Towards a Synthesis of Local and Global Pattern Discovery
Topic: This project will develop a unifying view on methods for local and global pattern discovery in databases.
Code Name: GLocSyn
Duration: 2 years (09/2006--08/2008)
Extension: 2 years (09/2008--08/2010)
2. Extension: 2 years (09/2010--06/2013)
Funding: DFG
Goals of this project
Rule learning has been a core research area in machine learning and data mining since the early days of the fields. Research in this area progresses along two different lines. One is automated induction of global patterns, usually rule sets, which provide explanations for all possible examples in a target domain. The other is the discovery of local patterns, usually single rules, that capture interesting anomalies in parts of the data. While there is an obvious relation between both research areas - global rule sets are composed of individual rules that may be interpreted as local patterns - so far both fields have developed fairly independently. In particular, there is no systematic exploration of their relation in the literature.

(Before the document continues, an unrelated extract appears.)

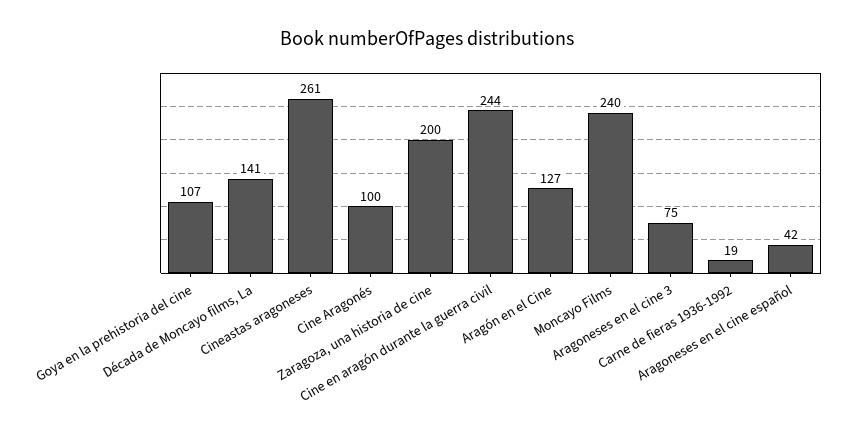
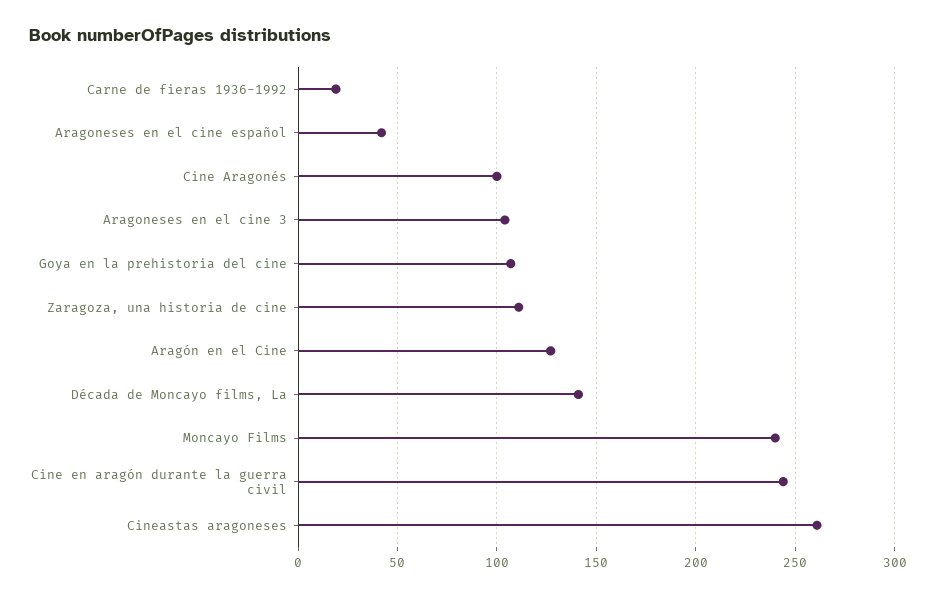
Zaragoza, una historia de cine: 200 -> 110
Aragoneses en el cine 3: 75 -> 105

The main goal of the work in this project is to increase our understanding of the interplay between local and global rule induction. Local patterns can be combined into global patterns with various variants of the so-called covering strategy. For this purpose, local patterns must be evaluated with a suitable trade-off between their interestingness (typically related to the deviation from the distribution of a random rule) and their coverage (typically measured in the number of examples covered by a rule). However, it is still unclear
- how a suitable trade-off between coverage and precision can be determined
- what criteria optimize this trade-off
- whether these criteria can be optimized using heuristic search
- what criteria can be defined for non-classification tasks
- what are suitable techniques for combining local patterns into a global pattern
Within this project, we on the one hand intend to give solid theoretical and empirical answers to these questions and on the other hand develop a suite of practical rule learning algorithms whose generality goes far beyond the currently available systems. With this general goal in mind, we intend to achieve the following subgoals within this project:
- evaluate existing metrics for evaluating local patterns in the context of global pattern discovery
- clearly formulate the local pattern discovery task as a search problem and develop suitable search heuristics for this task
- study the quality of solutions found by efficient heuristic search in comparison to the exhaustive search algorithms that currently prevail in local pattern discovery
- understand the effects of different strategies for combining local patterns into global patterns
- re-formulate rule-based regression and clustering as local pattern discovery problems and develop suitable algorithms for finding such patterns
- identify a set of conceptual building blocks that allow to describe existing and configure novel global and local rule learning algorithms at an abstract level
- design and implement a powerful, freely available software package that integrates local and global rule induction into a single framework
- empirically evaluate the developed techniques on real-world data sets from the social sciences
- disseminate the project results widely, not only via academic writings, but also try to reach potential industrial partners via workshops and tutorials at national and international conferences
- outline a textbook on rule-based machine learning and data mining, based on material that will be developed during the course of this project
The long-term goal of our research is to profile our group as a competence center for inductive rule learning. Eventually, we intend to develop rule-based solutions for the entire spectrum of learning tasks that are typically encountered in practical applications, and to employ these techniques in close co-operation with industrial partners. We are convinced that a wide dissemination of the framework, methods, and software developed in this project will become a suitable vehicle for establishing this goal.
We would nevertheless like to stress that we expect that our results will not only be relevant for rule learning, but will apply to arbitrary types of local patterns, because the strategies for evaluating local patterns and combining them into a global theory that we will study in this project do not presume that the patterns in question are formulated in the form of rules.